PROBLEM SET:
a. Answer each question from the timeshare forum thread, one answer per line, marked the same way.
(i) How many timeshares did the writer of point 2) buy before finding the site?
(ii) According to timeos2, whom does ROFR benefit?
(iii) What does garcmanu say they decided to do?
b. Write the next part of the timeshare forum thread, picking up right after its final sentence.

1) As mentioned this is true for some timeshares but you lose nothing but some time and can try again. Funny thing is they wont take it back when the people offered it back to thme but they take it back to frustrate a buyer. smh

2) Its true you will miss out on some perks, like extra points (limited not permanent) and VIP or Platinum status for your first year or 2. I brought 2 TS before locating this site, I did enjoy the temporary VIP status and the extra points I got, but it was a whole lot of money spent for a tiny little taste at VIP. Not worth it but I am actually not too upset about it, I purchased what I could afford cash down and did not go into financing with them.

3) That's not true.


----------



## timeos2 (May 28, 2013)

#1 - ROFR - is a joke. It is not a guaranteed price floor and is used almost exclusively for frustrating resales which never helps - it always hurts - owners and benefits the Developers. Surprised? 

Usually it is best to avoid any resort / system that has ROFR as it further complicates any future sale / transfer. That is hard enough without any additional roadblocks required. 

If you absolutely must have a ROFR resort remember to never get caught up it the "you need to bid XXX or they will take it ROFR" nonsense. If they do take one you want bid the sale or lower for the next, they will tire of you and then you'll get your price.  Paying too much never makes sense as when it's your turn to sell you'll be less likely to ever get it back.


----------



## garcmanu (May 28, 2013)

Thanks to EVERYONE who replied!  Sounds like we made the right decision to walk. This site is awesome!


----------



## jc92869 (May 29, 2013)

*what I was told*

I am one of the few that does not mind doing the T/S presentations if the "bait" is good enough.

GIVEN MATERIAL:
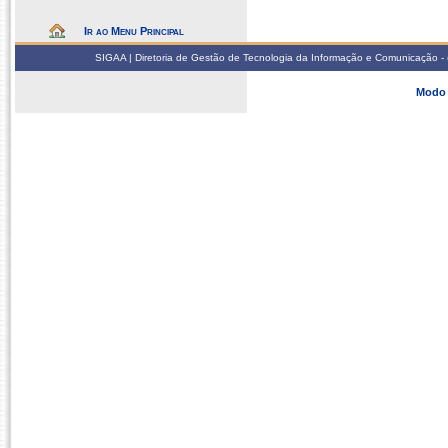
Ir ao Menu Principal
SIGAA | Diretoria de Gestão de Tecnologia da Informação e Comunicação - 
Modo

ANSWERS FOR THE TASKS:
a.
(i) Two.
(ii) The Developers.
(iii) Walk.

b.
during my last T/S presentation I  told the sales person that I already owned an RCI  contract  with 92,500 points for 1/2 the M/f of her 10k point contract. 

without missing a beat she congratulated me and said that by buying her 10k  contract I would cross over the 100k point line and I would become RCI Vip.

Of course the line is a total lie ( there is no such thing), but I was impressed at how good she was  at countering all my objections.  

Interesting thing is that if you looked in her eyes you could almost think that she actually believed what she was saying.  Reminded me of an article on pathological lying I had read  a while back.


----------



## Rob&Carol Q (May 30, 2013)

Amuse yourself...go do an ebay search for your resort and see what's out there.  Better yet, scope the search to reveal only actual "sold" units.  You will probably be shocked at the prices your TS is selling for right now.

Unless "THIS" TS is precisely where you want to go forever, consider buying into a large organization...  But coming here was just about the best decision you've made.  Research, research, research.  There is always time to buy in later. 

One thing to consider...buying in is easy, getting out is another matter entirely, and Maintenance Fees are forever.


----------



## AwayWeGo (May 30, 2013)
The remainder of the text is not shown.